**WORK TASK:** Wherever the word "selected" occurs in the lines below, copy the whole line.

**RECORDS:**
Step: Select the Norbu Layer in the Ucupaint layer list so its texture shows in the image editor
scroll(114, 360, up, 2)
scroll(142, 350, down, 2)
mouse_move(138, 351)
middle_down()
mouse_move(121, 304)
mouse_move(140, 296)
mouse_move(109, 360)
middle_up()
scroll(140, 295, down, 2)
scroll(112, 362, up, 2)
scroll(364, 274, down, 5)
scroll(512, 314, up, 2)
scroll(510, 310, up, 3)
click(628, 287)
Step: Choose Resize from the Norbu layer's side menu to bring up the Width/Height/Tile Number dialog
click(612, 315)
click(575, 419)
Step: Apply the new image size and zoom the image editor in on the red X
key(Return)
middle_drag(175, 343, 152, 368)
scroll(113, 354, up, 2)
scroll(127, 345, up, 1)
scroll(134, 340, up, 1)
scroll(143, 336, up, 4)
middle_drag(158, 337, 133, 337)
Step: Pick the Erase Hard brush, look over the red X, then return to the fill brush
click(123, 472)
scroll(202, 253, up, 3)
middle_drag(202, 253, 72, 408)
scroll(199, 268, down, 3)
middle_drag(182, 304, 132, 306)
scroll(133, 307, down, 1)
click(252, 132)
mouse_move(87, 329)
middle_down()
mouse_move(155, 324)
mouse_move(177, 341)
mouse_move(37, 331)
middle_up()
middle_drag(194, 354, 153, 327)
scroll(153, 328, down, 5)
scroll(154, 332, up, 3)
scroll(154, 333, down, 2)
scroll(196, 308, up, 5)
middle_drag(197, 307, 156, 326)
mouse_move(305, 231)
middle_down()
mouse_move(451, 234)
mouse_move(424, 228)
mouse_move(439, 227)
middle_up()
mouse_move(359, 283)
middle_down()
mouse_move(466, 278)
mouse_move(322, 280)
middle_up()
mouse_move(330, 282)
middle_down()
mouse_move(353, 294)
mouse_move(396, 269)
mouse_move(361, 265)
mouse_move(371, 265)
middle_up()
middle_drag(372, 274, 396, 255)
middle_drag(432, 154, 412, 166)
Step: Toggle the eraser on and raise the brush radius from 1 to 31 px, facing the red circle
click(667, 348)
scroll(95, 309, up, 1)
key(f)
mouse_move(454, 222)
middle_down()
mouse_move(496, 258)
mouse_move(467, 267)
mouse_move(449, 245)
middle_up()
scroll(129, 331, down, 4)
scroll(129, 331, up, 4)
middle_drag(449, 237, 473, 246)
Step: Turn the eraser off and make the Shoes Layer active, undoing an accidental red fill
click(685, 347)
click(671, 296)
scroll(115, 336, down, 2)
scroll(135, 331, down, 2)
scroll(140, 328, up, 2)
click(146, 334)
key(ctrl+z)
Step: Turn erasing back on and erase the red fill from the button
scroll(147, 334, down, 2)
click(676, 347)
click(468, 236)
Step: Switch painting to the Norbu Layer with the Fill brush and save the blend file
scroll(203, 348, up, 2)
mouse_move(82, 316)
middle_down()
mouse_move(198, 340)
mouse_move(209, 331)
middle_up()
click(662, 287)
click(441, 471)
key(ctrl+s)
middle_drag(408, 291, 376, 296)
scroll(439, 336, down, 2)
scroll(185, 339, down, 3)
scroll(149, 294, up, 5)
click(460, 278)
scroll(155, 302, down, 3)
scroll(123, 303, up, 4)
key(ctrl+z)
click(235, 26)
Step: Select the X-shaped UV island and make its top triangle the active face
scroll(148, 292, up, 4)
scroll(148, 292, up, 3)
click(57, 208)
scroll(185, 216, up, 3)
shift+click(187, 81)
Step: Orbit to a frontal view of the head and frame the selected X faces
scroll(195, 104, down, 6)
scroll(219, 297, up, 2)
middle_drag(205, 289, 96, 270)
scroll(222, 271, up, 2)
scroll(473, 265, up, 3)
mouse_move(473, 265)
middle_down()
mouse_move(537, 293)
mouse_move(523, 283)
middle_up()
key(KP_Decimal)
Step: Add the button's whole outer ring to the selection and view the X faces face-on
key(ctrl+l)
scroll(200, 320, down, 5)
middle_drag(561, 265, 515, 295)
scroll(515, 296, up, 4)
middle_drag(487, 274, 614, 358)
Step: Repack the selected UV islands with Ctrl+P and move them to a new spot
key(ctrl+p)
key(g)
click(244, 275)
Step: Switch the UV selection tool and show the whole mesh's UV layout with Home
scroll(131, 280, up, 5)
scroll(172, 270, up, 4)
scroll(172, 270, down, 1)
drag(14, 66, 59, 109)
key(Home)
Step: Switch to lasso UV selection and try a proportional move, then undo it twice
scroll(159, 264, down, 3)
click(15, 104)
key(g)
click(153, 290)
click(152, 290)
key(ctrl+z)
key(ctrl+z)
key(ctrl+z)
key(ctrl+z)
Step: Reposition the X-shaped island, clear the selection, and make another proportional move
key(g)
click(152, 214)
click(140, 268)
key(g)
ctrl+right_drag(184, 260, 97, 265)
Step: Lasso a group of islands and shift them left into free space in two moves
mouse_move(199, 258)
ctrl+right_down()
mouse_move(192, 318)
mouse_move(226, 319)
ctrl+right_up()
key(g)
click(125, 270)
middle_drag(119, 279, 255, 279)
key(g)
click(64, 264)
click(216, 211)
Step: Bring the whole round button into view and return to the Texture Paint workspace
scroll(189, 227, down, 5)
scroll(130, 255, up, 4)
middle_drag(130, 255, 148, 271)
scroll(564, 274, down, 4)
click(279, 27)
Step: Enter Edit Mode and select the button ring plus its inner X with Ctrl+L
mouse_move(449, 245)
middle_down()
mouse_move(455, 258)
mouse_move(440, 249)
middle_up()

**SOLUTION FOR THIS PROBLEM:**
Step: Orbit to a frontal view of the head and frame the selected X faces
Step: Repack the selected UV islands with Ctrl+P and move them to a new spot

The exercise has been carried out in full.